Ylvisåker : On peut se demander s’ils survivront au Svalbard. Les ours chassent leur proie la plus importante, le phoque, sur la glace marine qui se forme devant les glaciers. Moins de glace signifie moins de nourriture. Aujourd’hui encore, seul un ourson sur trois survit aux deux premières années.
profil: Avez-vous encore de l’espoir ?
Ylvisåker : Les ours polaires disparaîtront certainement de certaines régions, mais ils survivront dans d’autres endroits. L’ours polaire est une évolution de l’ours brun et a environ cinq millions d’années.

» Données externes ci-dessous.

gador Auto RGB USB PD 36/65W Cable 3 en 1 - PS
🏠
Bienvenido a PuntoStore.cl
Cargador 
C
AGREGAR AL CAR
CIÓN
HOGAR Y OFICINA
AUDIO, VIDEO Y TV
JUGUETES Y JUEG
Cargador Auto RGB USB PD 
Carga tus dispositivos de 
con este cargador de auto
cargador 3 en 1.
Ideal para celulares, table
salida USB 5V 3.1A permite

Il a donc déjà survécu à plusieurs périodes chaudes.
Line Nagell Ylvisåker
39 ans, a grandi à Sogndal, en Norvège, a étudié le journalisme et est arrivée au Spitzberg en 2006 pour effectuer un stage à l’hebdomadaire « Svalbardposten ». Aujourd’hui, elle vit avec son mari et ses deux enfants au pied du Sukkertoppen, dont les masses de neige ont détruit une colonie voisine en 2015. L’emplacement de votre propre maison est considéré comme sûr. Dans son livre, Ylvisåker raconte à quelle vitesse la vie quotidienne évolue dans l’Arctique et discute avec des météorologues, des océanologues et des climatologues du réchauffement climatique.